Song et al. (2023) train models to map any noisy sample xₜ directly to x₀ in a single step, learning the consistency function of the probability flow ODE. Enables one-step or few-step generation without iterative denoising, while maintaining quality competitive with multi-step diffusion.

Flow Matching

Lipman et al. (2023) train continuous normalizing flows by regressing on a velocity field vθ(x,t) that transports samples from noise to data. Uses simple conditional flow paths (e.g., optimal transport paths: linear interpolation between noise and data). Simpler training objective than score matching, often faster convergence. Foundation for Stable Diffusion 3 and modern diffusion architectures.

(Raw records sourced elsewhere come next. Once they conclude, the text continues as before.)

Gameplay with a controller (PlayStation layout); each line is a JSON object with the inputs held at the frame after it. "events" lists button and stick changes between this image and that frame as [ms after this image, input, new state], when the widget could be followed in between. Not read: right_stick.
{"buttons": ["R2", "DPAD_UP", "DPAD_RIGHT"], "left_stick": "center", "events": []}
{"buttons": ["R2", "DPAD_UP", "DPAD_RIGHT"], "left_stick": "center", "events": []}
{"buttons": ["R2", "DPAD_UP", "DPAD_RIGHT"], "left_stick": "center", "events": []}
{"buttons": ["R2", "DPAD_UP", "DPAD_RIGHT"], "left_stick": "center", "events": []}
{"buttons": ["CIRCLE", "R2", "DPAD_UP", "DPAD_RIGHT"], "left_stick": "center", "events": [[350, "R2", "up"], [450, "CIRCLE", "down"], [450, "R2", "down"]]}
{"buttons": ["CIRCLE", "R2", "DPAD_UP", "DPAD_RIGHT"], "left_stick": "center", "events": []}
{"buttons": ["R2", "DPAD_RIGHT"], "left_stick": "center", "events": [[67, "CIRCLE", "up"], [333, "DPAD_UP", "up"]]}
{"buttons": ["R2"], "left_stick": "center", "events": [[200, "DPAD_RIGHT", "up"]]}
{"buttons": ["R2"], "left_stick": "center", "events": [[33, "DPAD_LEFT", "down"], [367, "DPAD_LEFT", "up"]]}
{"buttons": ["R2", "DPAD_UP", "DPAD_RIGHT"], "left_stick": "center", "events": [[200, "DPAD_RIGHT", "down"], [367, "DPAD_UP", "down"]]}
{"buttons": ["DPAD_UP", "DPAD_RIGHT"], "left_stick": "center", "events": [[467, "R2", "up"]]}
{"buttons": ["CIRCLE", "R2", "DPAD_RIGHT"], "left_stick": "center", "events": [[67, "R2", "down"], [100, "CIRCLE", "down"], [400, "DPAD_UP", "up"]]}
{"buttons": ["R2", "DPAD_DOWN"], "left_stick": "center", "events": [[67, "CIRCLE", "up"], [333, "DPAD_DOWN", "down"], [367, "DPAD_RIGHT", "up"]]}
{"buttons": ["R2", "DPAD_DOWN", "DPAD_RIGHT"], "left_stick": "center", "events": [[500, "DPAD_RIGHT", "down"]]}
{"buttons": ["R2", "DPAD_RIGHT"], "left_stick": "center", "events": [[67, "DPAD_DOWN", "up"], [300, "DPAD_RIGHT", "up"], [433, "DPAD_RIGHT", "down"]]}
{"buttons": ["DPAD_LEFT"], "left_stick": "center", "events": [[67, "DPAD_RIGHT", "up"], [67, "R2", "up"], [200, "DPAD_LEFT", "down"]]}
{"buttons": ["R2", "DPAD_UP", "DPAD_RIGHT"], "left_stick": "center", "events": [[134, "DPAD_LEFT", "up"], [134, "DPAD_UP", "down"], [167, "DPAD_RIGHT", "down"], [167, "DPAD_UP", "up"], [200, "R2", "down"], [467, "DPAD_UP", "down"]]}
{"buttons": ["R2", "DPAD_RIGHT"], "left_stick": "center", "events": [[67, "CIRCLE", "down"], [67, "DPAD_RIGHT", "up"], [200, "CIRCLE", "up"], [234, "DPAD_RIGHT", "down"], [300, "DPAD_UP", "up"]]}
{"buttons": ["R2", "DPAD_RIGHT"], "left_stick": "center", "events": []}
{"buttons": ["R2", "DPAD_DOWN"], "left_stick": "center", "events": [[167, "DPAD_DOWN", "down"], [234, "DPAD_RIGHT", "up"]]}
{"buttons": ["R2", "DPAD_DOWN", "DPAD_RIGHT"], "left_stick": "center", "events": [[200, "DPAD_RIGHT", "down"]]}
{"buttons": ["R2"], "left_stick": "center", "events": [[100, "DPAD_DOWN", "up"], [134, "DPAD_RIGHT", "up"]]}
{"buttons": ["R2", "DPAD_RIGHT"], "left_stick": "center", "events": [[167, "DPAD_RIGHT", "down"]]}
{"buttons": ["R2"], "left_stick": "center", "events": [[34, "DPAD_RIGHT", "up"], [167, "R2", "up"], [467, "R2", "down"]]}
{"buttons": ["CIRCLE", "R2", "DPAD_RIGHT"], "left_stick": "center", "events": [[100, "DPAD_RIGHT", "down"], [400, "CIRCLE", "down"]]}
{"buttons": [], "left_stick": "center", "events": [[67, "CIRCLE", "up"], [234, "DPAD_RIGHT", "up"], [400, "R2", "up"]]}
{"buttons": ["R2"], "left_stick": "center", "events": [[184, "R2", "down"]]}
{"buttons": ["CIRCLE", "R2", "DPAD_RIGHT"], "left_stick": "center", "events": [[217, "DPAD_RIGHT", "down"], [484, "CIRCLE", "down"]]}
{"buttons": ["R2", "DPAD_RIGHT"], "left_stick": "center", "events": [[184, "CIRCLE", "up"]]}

Comparison of Generative Paradigms

| Property | VAE | GAN | Flow | Diffusion | |----------|-----|-----|------|-----------| | Likelihood | Lower bound | None | Exact | Exact (via ODE) | | Sample quality | Good | Excellent | Good | Excellent | | Training stability | Stable | Unstable | Stable | Stable | | Sampling speed | Fast (one pass) | Fast (one pass) | Fast (one pass) | Slow (many steps) | | Mode coverage | Good | Mode collapse risk | Good | Excellent | | Latent space | Structured | Entangled | Structured | Implicit |

Applications

  • Image generation/editing: Inpainting, outpainting, super-resolution, style transfer, image-to-image translation (pix2pix, CycleGAN).
  • Text-to-image: DALL-E, Stable Diffusion, Imagen, Midjourney.
  • Video generation: Video diffusion models (Sora, Runway Gen-2), autoregressive video models.
  • 3D generation: Score distillation sampling (DreamFusion), 3D-aware GANs (EG3D).
  • Molecular design: Diffusion models for protein structure generation, drug discovery.
  • Audio synthesis: WaveNet, DiffWave, AudioLDM.